The permutation difference between s and t is defined as the sum of the absolute difference between the index of the occurrence of each character in s and the index of the occurrence of the same character in t.
Return the permutation difference between s and t.
Examples
Example 1:
Input: s = "abc", t = "bac"
Output: 2
Explanation:
For s = "abc" and t = "bac", the permutation difference of s and t is equal to the sum of:
The absolute difference between the index of the occurrence of "a" in s and the index of the occurrence of "a" in t.
The absolute difference between the index of the occurrence of "b" in s and the index of the occurrence of "b" in t.
The absolute difference between the index of the occurrence of "c" in s and the index of the occurrence of "c" in t.
That is, the permutation difference between s and t is equal to |0 - 1| + |1 - 0| + |2 - 2| = 2.Example 2:
Input: s = "abcde", t = "edbac"
Output: 12
Explanation: The permutation difference between s and t is equal to |0 - 3| + |1 - 2| + |2 - 4| + |3 - 1| + |4 - 0| = 12.Constraints
- 1 <= s.length <= 26
- Each character occurs at most once in s.
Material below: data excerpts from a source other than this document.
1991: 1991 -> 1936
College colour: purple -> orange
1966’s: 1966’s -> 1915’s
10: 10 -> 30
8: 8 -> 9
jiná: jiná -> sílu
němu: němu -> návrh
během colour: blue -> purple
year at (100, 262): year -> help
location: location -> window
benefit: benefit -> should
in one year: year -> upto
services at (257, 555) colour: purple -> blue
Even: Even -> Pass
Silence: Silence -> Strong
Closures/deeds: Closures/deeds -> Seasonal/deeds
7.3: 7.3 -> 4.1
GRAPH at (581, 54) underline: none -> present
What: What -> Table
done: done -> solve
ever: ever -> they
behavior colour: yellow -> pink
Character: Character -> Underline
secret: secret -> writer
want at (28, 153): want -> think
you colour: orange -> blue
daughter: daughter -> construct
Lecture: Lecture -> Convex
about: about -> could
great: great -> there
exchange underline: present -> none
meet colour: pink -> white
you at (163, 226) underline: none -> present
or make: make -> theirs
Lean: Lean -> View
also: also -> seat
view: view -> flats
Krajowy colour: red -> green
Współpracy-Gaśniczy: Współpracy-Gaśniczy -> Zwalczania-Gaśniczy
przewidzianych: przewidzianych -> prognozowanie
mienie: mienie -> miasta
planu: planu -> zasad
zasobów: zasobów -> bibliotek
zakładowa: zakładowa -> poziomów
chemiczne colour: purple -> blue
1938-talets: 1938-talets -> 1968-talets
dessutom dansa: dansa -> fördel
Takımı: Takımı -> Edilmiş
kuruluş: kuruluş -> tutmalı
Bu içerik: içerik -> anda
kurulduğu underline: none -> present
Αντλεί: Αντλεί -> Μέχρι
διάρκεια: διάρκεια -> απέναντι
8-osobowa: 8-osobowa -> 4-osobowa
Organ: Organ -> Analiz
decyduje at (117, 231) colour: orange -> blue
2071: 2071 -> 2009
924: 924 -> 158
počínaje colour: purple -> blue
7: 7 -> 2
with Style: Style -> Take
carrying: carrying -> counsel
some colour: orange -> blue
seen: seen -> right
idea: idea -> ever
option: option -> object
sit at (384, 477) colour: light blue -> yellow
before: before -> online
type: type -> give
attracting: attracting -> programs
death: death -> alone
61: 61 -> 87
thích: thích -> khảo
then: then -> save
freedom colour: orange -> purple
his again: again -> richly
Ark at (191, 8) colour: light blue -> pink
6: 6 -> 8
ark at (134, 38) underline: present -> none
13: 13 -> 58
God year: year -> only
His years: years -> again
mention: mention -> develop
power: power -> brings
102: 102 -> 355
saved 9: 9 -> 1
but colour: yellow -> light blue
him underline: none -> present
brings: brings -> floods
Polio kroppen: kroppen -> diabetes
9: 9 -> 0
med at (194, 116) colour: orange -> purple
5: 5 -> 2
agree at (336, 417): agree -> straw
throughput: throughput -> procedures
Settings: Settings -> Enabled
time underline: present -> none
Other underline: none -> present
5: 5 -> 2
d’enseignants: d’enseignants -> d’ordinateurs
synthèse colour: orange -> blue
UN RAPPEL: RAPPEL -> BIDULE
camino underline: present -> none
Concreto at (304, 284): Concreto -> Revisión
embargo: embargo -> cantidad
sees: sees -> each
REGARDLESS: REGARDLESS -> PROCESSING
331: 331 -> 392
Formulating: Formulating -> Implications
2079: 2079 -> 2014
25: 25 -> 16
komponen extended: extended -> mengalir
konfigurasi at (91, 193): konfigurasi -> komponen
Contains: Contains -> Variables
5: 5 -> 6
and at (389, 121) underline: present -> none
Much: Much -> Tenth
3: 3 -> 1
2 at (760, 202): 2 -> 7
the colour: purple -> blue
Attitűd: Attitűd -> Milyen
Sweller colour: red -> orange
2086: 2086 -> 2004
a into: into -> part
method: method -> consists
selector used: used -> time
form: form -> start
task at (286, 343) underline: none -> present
- t is a permutation of s.
- s consists only of lowercase English letters.
Approaches
1️⃣ Iteration
Code:
int findPermutationDifference(string s, string t) {
int permutation = 0;
for(int sIndex = 0; sIndex < s.size(); sIndex++){
int tIndex = t.find(s[sIndex]);
permutation = permutation + abs(sIndex - tIndex);
}
return permutation;
}Complexity Analysis:
- Time Complexity:
O(n) - Space Complexity:
O(1)